Boone et al. (4) recently proposed that, because of the existence of an additional amount of unmeasured (negative) internal work, the measured V̇o₂ at very low baseline work rates is higher than the value that would be expected from backextrapolation of the V̇o₂ response to moderate-intensity exercise. The authors argued that this could influence V̇o₂ kinetics and might, in part, explain the greater functional gain of the V̇o₂ response that is measured during cycling when the baseline work rate is above compared with below ∼50 W (5, 56). However, although it is possible that the influence of internal work could contribute to the differences in the V̇o₂ gain between moderate-intensity and work-to-work exercise in the present study, it should be stressed that this would not influence our within-condition comparisons (i.e., the effects of body position and priming on V̇o₂ kinetics during moderate-intensity or work-to-work severe-intensity transitions).
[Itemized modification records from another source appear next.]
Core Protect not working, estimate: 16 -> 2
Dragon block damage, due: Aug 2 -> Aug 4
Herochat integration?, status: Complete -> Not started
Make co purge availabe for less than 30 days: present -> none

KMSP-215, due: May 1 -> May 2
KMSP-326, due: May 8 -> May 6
It is also important to note that muscle phosphocreatine kinetics, which closely reflect muscle V̇o₂ kinetics (43), provide evidence of slower dynamics and an increased gain for transitions from moderate- to heavy-intensity exercise compared with transitions from rest to moderate-intensity exercise, where no similar internal work disparity would be expected (28).
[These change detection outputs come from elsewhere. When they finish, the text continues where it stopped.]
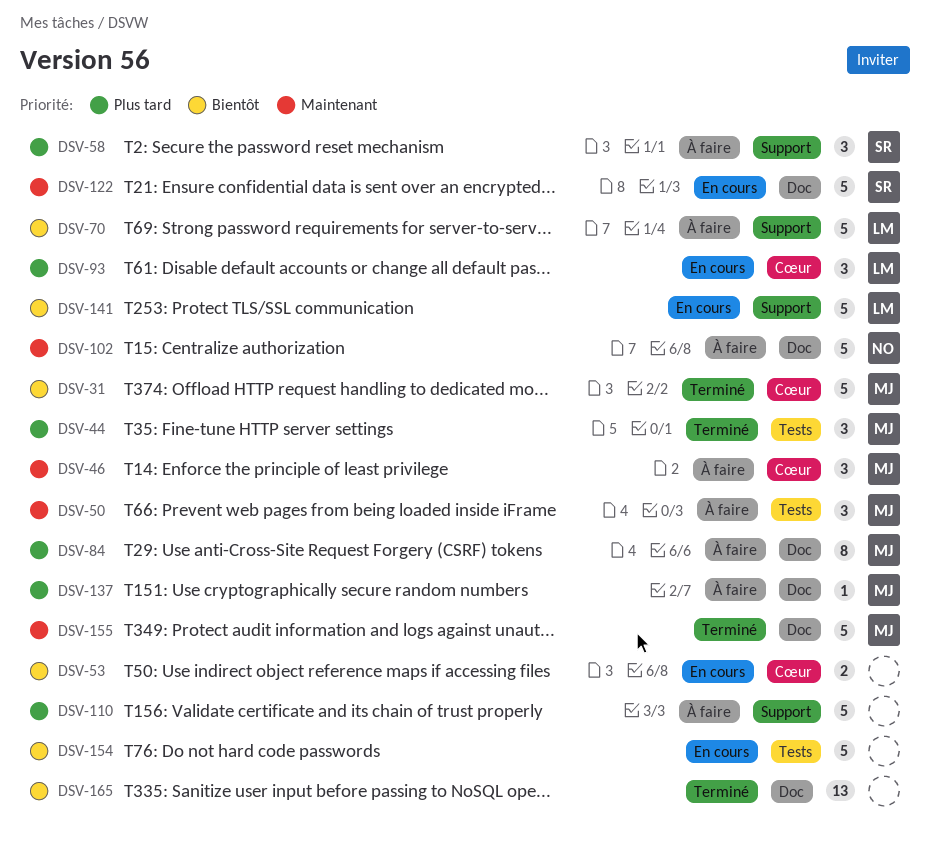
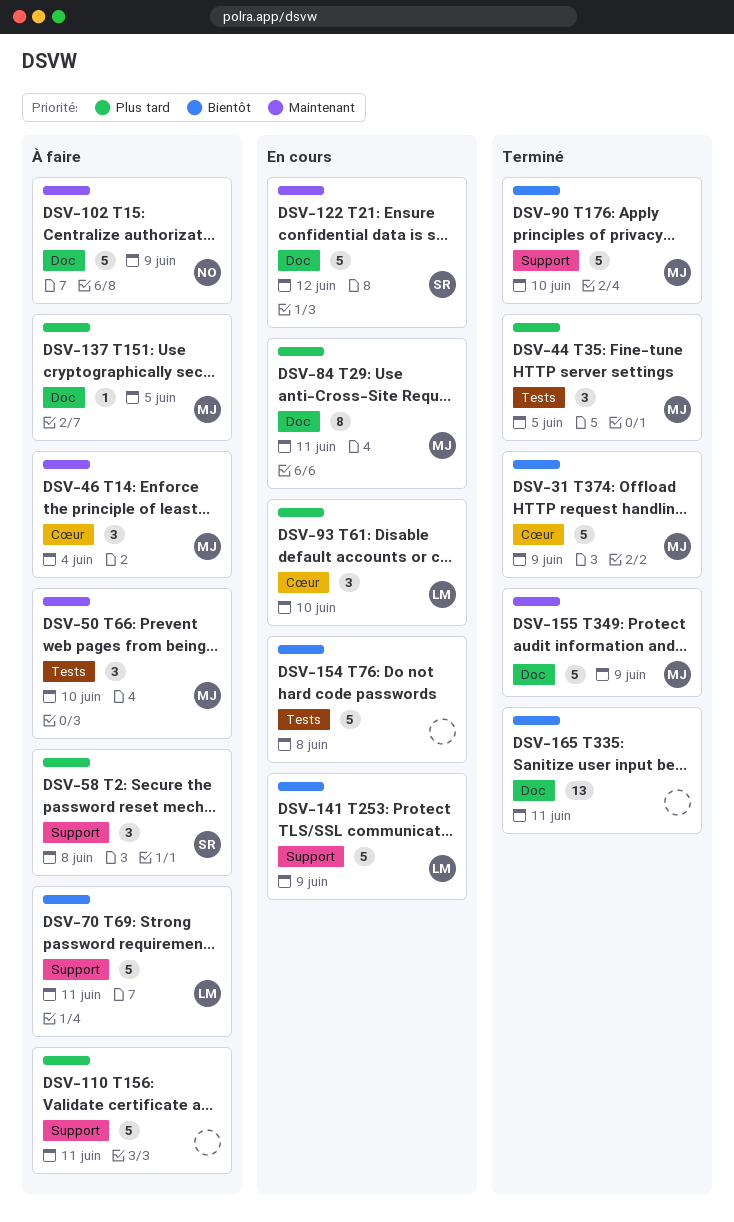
DSV-53: present -> none
DSV-84, status: À faire -> En cours
DSV-90: none -> present

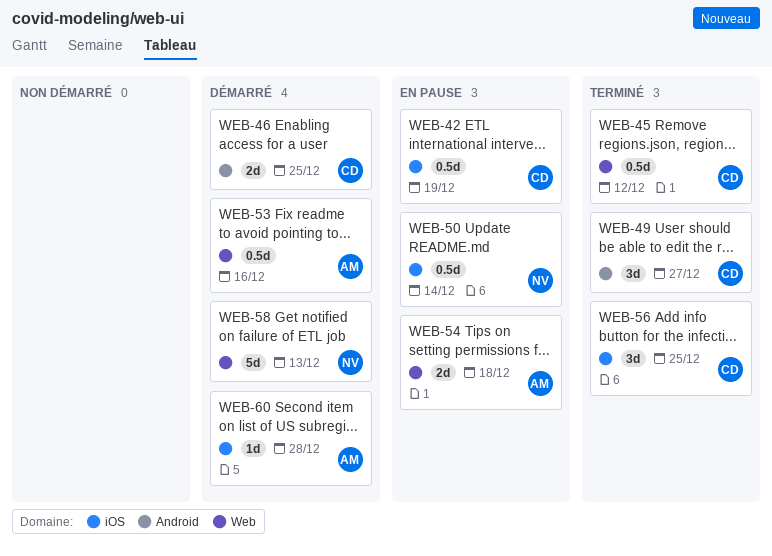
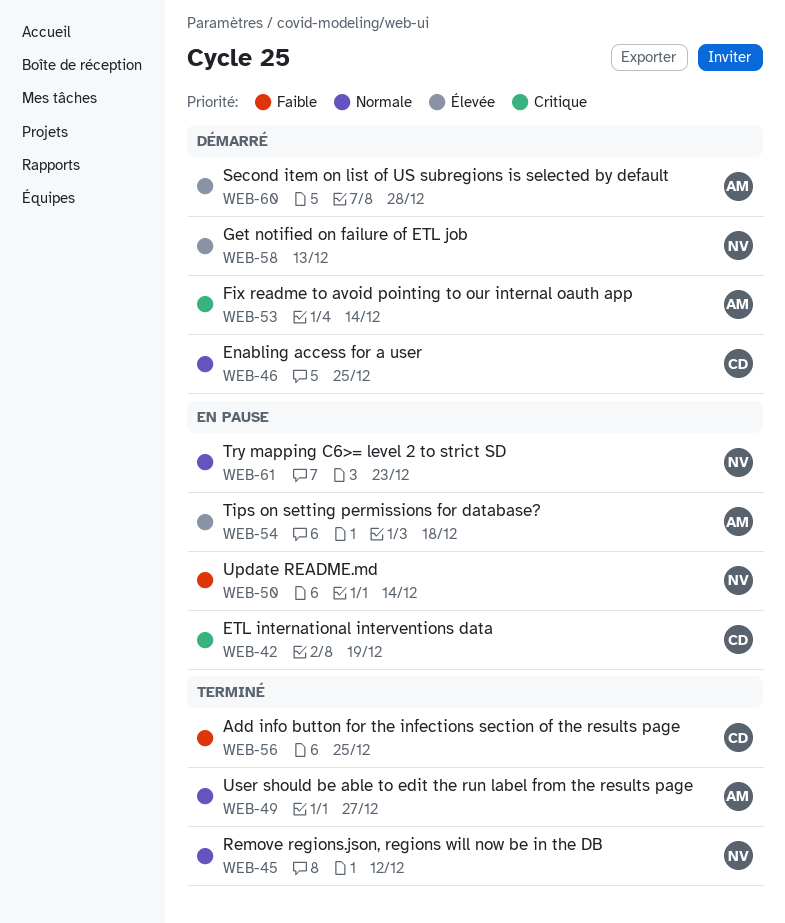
WEB-45, owner: CD -> NV
WEB-49, owner: CD -> AM
WEB-53, due: Dec 16 -> Dec 14
WEB-61: none -> present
In conclusion, we have shown notable differences in the capacities for the recruited fractions of the motor unit pool to adapt to altered muscle perfusion during supine cycle exercise. Specifically, by dividing transitions to severe-intensity cycling into two discrete steps, we attempted to isolate the response characteristics of fibers that are positioned “lower” and “higher” in the recruitment hierarchy. During moderate-intensity supine exercise, the results indicate that muscle fractional O₂ extraction was increased in the recruited fibers, such that V̇o₂ kinetics were preserved. Conversely, during transitions from moderate- to severe-intensity work-to-work exercise, which would obligate the recruitment of a different population of fibers situated higher in the recruitment order, muscle fractional O₂ extraction was unchanged and V̇o₂ kinetics were markedly slowed. The fiber type specificity in the susceptibility to reduced perfusion pressure suggested by our results is consistent with previous findings of a faster and more pronounced fall in microvascular Po₂ at the onset of contractions (reflecting a greater reliance on fractional O₂ extraction) in fast-twitch muscle (3, 40). Furthermore, priming exercise did not alter V̇o₂ kinetics during moderate-intensity supine cycling but did accelerate the V̇o₂ response during work-to-work transitions in the supine position, restoring τ_p to the value that was observed during upright work-to-work exercise. This latter effect occurred in the absence of increased muscle fractional O₂ extraction, indicating that the priming-induced facilitation of blood flow matched increased O₂ utilization in the involved fibers and resulted in faster V̇o₂ kinetics. Collectively, these findings suggest that, during supine cycling, priming speeds V̇o₂ kinetics by enhancing perfusion in the higher-order (i.e., type II) fibers, which are known to be especially sensitive to limitations in O₂ supply.

DISCLOSURES

No conflicts of interest are declared by the author(s).